Lillian's Right to Vote: A Celebration of the Voting Rights Act of 1965 by Jonah Winter
Illustrations by Shane W. Evans
Publisher: Schwartz & Wade
Release Date: July 14, 2015

An elderly African American woman, en route to vote, remembers her family’s tumultuous voting history in this picture book publishing in time for the fiftieth anniversary of the Voting Rights Act of 1965. As Lillian, a one-hundred-year-old African American woman, makes a “long haul up a steep hill” to her polling place, she sees more than trees and sky—she sees her family’s history. She sees the passage of the Fifteenth Amendment and her great-grandfather voting for the first time. She sees her parents trying to register to vote. And she sees herself marching in a protest from Selma to Montgomery. This is about one woman's fierce determination to make it up the hill and make her voice heard.

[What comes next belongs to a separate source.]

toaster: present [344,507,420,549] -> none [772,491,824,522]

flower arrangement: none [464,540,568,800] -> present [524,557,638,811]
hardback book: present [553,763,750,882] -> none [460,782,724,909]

I wish I could have posted this review on the actual 50th anniversary of the Voting Rights Act, but alas I am a few weeks late. What an extraordinary book. Beautiful in its illustrations and words, Lillian is the embodiment of a movement that spanned a century and more. She remembers her mother, the struggle, women earning the right to vote, the tests, the ridicule, and the pain that were the benchmarks of her life. Moments intertwining in memory as she makes her slow march up a hill. 

It is books like this that remind me of why it is so important to vote, because the right to do so wasn't always a thing. It wasn't for those who had been enslaved. It wasn't for women. It wasn't for so many people. The privilege is important, even when it feels like your vote doesn't count. Although I cannot possibly understand the struggle that many African-Americans went through to earn this right, I am so pleased that we are celebrating the 50th Anniversary that marks it.